Multiple sclerosis (MS) is a chronic inflammatory demyelinating disease, characterized by several randomly distributed focal lesions in the central nervous system (CNS) caused by a myelin-destructive auto-immune response, resulting in delayed and interrupted neuronal pathways. Of note, over 80% of MS patients have urinary symptoms as one of their earliest symptoms, which includes hesitancy, urgency, frequency, and incontinence, significantly affecting their quality of life. Studies in animal models of MS such as the EAE (experimental autoimmune encephalomyelitis) and CIE (coronavirus-induced encephalomyelitis) models have shown that inflammatory demyelination in the CNS causes voiding dysfunction (1,2), however, the effect of CNS demyelination independent of inflammation has not been studied. Although inflammation and demyelination in the CNS are two important factors that affect functional output in MS patients,  drugs that target the bladder receptors are the mainstay of oral pharmacotherapy for patients with MS-associated lower urinary tract dysfunction/symptoms (MS-LUTD/S), which are unfortunately not effective. To effectively address this, understanding the precise impact of CNS demyelination on urinary performance is essential since the micturition circuit regulating bladder function involves several regions of the CNS vulnerable to MS-associated demyelination insult. In this study, we seek to elucidate the impact of CNS demyelination on urinary performance using the cuprizone model, a classic mouse model used to study the effects of CNS demyelination and spontaneous remyelination.

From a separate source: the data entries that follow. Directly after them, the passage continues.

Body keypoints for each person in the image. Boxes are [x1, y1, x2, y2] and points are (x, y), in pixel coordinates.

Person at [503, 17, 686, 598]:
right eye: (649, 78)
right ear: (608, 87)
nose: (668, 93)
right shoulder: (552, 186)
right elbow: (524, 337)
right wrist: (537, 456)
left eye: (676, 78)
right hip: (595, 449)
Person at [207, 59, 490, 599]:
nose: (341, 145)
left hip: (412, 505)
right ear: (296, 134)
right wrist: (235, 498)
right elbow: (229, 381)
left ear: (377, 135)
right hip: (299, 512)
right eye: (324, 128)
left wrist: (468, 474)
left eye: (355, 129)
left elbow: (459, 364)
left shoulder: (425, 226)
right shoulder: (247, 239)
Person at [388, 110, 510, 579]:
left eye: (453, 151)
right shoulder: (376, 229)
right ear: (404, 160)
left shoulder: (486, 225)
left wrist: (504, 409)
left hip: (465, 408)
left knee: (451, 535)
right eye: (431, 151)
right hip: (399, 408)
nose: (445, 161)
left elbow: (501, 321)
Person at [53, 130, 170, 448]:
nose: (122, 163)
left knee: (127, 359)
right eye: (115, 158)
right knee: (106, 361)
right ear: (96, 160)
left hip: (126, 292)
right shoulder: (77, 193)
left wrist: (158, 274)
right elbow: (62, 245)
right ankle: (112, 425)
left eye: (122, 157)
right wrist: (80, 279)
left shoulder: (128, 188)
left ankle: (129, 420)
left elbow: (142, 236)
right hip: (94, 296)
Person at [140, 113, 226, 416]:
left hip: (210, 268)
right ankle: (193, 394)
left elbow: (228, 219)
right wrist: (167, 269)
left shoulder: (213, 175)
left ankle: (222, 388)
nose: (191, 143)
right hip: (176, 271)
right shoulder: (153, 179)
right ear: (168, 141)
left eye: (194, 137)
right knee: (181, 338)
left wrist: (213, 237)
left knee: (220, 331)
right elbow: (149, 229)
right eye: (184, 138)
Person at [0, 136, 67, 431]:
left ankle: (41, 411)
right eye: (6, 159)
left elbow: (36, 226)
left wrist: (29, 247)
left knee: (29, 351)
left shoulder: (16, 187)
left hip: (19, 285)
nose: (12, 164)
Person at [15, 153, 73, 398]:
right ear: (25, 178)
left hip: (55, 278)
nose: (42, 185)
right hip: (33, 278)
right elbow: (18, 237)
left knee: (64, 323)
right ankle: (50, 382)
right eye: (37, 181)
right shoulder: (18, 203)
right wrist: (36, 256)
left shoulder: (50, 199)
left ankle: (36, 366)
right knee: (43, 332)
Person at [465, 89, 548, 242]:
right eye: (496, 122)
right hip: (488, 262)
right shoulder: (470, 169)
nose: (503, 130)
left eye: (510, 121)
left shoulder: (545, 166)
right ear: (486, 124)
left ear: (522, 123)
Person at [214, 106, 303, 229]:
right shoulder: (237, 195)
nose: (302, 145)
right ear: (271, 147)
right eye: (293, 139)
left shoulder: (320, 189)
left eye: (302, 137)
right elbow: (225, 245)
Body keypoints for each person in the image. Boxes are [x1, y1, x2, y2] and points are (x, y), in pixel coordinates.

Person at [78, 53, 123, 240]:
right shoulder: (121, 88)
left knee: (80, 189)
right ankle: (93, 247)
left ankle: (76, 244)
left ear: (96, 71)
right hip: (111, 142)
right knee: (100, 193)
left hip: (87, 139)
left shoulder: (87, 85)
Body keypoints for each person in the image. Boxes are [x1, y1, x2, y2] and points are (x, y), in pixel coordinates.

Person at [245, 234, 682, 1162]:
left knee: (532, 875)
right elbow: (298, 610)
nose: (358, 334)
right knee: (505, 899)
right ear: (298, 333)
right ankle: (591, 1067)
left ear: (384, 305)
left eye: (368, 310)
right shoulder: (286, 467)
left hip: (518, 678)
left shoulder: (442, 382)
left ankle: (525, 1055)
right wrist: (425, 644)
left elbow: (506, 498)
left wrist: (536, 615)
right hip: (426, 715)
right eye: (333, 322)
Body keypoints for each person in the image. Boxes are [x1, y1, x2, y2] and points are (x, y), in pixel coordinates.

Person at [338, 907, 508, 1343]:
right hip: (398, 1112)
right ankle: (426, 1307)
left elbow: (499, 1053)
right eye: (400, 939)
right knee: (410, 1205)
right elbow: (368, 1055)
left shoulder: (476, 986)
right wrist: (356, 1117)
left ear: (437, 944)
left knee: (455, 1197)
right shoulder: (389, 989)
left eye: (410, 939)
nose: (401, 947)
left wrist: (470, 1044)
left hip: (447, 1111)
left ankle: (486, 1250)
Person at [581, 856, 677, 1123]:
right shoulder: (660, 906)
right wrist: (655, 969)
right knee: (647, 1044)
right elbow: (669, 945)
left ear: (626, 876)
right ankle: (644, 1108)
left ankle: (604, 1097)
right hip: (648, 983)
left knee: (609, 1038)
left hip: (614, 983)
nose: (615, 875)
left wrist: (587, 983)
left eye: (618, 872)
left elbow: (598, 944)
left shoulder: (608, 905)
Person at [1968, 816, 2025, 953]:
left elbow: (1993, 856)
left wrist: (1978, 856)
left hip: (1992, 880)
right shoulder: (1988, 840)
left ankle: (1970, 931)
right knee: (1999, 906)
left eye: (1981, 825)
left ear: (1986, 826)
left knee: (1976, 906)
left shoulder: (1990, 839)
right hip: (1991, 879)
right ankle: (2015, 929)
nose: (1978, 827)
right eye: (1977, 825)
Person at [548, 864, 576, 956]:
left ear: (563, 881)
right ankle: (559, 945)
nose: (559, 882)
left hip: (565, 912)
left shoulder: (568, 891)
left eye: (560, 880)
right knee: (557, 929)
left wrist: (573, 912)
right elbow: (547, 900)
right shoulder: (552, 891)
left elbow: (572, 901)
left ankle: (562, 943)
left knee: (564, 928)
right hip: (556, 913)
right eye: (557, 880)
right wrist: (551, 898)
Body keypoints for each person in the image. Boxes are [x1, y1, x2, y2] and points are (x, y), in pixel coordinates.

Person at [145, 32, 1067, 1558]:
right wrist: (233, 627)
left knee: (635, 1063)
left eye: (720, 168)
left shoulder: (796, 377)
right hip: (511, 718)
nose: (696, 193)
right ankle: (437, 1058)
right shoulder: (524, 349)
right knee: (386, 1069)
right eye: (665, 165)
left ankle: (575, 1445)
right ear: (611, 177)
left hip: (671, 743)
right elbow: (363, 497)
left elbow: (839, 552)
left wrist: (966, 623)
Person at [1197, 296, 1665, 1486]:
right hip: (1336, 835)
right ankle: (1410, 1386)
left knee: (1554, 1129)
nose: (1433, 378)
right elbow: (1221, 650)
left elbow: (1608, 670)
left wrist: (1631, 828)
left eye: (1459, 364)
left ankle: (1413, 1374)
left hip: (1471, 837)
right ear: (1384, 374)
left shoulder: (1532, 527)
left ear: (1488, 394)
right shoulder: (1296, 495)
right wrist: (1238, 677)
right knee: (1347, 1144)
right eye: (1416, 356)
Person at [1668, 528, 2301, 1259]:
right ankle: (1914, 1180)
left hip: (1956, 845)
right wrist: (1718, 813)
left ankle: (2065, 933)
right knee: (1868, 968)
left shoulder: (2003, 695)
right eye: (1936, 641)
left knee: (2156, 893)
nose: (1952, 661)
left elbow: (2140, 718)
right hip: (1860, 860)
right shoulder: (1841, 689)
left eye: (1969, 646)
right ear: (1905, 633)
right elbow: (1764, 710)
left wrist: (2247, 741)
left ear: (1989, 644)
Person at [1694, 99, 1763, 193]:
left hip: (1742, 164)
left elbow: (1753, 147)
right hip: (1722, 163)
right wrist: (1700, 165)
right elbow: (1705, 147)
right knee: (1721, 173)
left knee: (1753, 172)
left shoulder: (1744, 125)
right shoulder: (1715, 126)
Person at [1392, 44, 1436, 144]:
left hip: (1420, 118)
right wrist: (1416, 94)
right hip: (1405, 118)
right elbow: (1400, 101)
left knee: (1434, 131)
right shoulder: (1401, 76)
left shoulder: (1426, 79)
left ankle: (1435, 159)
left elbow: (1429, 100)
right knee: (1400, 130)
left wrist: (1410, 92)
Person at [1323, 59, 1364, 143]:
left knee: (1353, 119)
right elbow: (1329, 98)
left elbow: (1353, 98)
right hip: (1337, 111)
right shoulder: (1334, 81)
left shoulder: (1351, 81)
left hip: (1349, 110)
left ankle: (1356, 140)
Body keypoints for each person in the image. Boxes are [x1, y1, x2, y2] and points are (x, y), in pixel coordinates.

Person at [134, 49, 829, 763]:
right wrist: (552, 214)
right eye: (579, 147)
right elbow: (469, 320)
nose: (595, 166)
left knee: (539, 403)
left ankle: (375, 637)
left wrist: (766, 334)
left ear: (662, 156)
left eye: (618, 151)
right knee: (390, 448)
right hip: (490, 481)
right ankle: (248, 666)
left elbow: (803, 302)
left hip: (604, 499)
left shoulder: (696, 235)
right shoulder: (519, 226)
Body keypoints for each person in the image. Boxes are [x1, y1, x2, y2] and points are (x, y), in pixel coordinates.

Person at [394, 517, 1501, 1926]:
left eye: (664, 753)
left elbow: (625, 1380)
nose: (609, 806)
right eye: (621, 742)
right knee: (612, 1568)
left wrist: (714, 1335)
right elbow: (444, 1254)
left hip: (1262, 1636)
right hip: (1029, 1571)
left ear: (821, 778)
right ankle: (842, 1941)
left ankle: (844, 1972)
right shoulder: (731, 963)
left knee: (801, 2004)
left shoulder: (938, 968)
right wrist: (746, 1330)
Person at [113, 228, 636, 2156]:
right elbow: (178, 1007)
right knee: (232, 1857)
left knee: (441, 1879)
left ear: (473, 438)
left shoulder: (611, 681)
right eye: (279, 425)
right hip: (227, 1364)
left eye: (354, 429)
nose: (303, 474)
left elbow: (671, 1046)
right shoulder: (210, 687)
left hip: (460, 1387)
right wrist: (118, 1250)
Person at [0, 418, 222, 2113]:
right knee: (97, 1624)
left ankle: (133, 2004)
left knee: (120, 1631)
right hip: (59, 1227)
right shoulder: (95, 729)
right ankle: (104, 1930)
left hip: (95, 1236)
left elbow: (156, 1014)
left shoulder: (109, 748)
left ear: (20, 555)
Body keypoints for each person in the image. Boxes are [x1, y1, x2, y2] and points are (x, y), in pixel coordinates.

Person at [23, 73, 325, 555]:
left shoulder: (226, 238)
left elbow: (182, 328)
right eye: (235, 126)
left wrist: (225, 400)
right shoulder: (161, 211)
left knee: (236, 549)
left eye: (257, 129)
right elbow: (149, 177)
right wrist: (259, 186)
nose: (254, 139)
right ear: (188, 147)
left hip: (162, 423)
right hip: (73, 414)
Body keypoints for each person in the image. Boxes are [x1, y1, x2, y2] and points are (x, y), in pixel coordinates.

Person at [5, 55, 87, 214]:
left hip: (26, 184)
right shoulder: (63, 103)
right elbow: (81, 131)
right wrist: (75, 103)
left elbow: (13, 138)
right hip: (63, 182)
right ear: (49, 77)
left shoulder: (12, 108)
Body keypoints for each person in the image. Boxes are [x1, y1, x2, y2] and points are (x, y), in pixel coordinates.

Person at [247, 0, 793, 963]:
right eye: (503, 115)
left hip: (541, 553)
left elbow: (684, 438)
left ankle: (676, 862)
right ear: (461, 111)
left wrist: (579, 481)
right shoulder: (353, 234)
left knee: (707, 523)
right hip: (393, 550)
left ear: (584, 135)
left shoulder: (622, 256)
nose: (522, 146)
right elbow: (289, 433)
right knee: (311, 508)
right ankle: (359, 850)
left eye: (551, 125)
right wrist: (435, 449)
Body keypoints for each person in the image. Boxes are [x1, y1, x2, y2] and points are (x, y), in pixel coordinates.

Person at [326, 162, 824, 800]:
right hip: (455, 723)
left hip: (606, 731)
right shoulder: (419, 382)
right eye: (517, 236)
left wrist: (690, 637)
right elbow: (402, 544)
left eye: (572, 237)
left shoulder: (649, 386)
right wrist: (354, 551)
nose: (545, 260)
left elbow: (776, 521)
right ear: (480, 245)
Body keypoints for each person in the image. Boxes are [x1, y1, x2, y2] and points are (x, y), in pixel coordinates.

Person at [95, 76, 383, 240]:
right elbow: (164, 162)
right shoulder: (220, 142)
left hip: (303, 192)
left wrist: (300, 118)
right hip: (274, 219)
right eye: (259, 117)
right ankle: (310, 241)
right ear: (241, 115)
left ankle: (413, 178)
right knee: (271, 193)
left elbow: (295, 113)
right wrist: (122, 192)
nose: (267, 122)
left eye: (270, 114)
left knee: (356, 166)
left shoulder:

C57Bl/6 mice were treated with dietary cuprizone (0.2% w/w) for four weeks to induce demyelination, after which one group was switched to normal diet for the next four weeks to recover from demyelination, while another group continued an additional four weeks of cuprizone treatment. Following this treatment paradigm, voiding spot assay, pressure/flow cystometry and bladder strip myography were performed to assess demyelination-induced differences in urinary performance.

Mice with cuprizone-induced demyelination develop aberrant bladder function characterized by significantly increased micturition frequencies and reduced urine volume per micturition, compared to their control littermates. Recovery from cuprizone diet rescues the phenotype. Interestingly, we did not observe any significant difference in the cystometric parameters between our treatment groups, as evaluated by cystometry under urethane anesthesia.

Cortical demyelination causes increased micturition frequency and reduced volume per micturition in mice, without the need for CNS inflammation. Based on our findings, we conclude that CNS demyelination results in urinary pathophysiology that is reversible upon remyelination. Since the brainstem reflex works similarly in untreated and cuprizone treated mice under urethane, the aberrance seen in the voiding spot assay could be attributed to cortical and corpus callosal demyelination due to cuprizone.

Our data represent a novel compelling connection and strong correlation between CNS myelination particularly cortical and corpus callosal myelination and cortical control of bladder function. Therapeutics aimed at increasing the remyelination potential of the CNS neurons offer the possibility of alleviating urinary dysfunction associated with MS and improving the quality of life in aging MS patients.

Ramasamy R, Smith PP. Animal modeling of lower urinary tract dysfunction associated with multiple sclerosis: Part I: Justification of the mouse model for MS research. Neurourol Urodyn. 2021 Mar 14. doi: 10.1002/nau.24649. Epub ahead of print. PMID: 33719097.
Ramasamy R, Smith PP. Animal modeling of lower urinary tract dysfunction associated with multiple sclerosis: PART 2: Mouse models for multiple sclerosis research. Neurourol Urodyn. 2021 Mar 19. doi: 10.1002/nau.24654. Epub ahead of print. PMID: 33739481.
Vega-Riquer JM, Mendez-Victoriano G, Morales-Luckie RA, Gonzalez-Perez O. Five Decades of Cuprizone, an Updated Model to Replicate Demyelinating Diseases. Curr Neuropharmacol. 2019;17(2):129-141. doi: 10.2174/1570159X15666170717120343. PMID: 28714395; PMCID: PMC6343207.